# revell german aircrew 1/72



## seangday (Jan 10, 2010)

Just recently bought this pack, happened to be in the shop when they arrived. They look pretty good, plenty of different poses and a good mix betwwen aircrew and pilots. Only thing is the paint details on the back, I've painted a couple of the figures but I'm not convinced. Any thoughts?


----------



## Junkers88A1 (Jan 10, 2010)

any pics ??


----------



## seangday (Jan 10, 2010)

not yet will get some on tomorrow hopefully.


----------



## seangday (Jan 11, 2010)

First time doing this hope they turn out alright.


----------



## seangday (Jan 11, 2010)

if some knows how to resize these, please feel free. Thanks.


----------



## piet (Jan 11, 2010)

Pics to blurry


----------



## Wurger (Jan 11, 2010)

seangday said:


> if some knows how to resize these, please feel free. Thanks.

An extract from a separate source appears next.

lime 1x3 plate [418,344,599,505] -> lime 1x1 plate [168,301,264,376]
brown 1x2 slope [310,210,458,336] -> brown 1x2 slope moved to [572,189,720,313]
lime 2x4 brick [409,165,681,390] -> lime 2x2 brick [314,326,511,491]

Find and download the free software named Irfanview.Resizing with the picture browser is dead easy.


----------



## seangday (Jan 13, 2010)

try again


----------



## Wurger (Jan 13, 2010)

I have already resized them ......


----------



## Mr. Ed (Jan 13, 2010)

My thoughts are not to become too obsessed about the accurate uniform colors, etc. Clothing fades and becomes discolored, and variations and improvisations in what people wore were common. In addition, in 1/72 scale you're working with such small areas of color that it becomes ridiculous after a while. Put the most effort into painting the faces as this will have the greatest impact on the overall appearance of the figure. However, again, in 1/72 scale the thing is so small that I wonder if a simple wash is all that's really needed. The nice thing about 1/48th scale is that the figures are just about large enough to get a decent return on the effort you put into painting them. If you'd like to learn how to paint figures well, read How To Paint Scale Figures by Shephard Paine.


----------



## Airframes (Jan 13, 2010)

I agree with Ed. In this scale, painting the figure with too_ much _attention to detail can lead to a very artificial-looking figure. One thing to bear in mind id the period being modelled, where style and colours of some clothing, for example, leather jackets and flying suits, changed. In the earlier war years for instance, many Luftwaffe fighter pilots had their leather jackets made for them by civilian tailors, as they weren't 'officially' on issue, and they tended to me, in the main, smooth black leather. Later 'issue' jackets were more oftem brown. The grey/blue, two piece flight suit from mid to late war was also seen in a similar style, but in black leather, there were at least three styles of flying helmet, in differing colours and mateial, depending on season/theatre, different syles of cap, depending on rank, period, occassion, and so on.


----------



## seangday (Jan 14, 2010)

Thanks guys. I wouldn't be really going mad on details, it's just the overall look I'd be going for. Over the past couple of weeks I've happened to be watching an awful lot of old war films, and of course hardly any would have the same colour uniforms in them. Really when it comes down to it, I'd like to create a bit of intrest around the aircraft, Lord knows I have enough hanging and sitting there doing 'nothing'. Once again thanks for the advice.


----------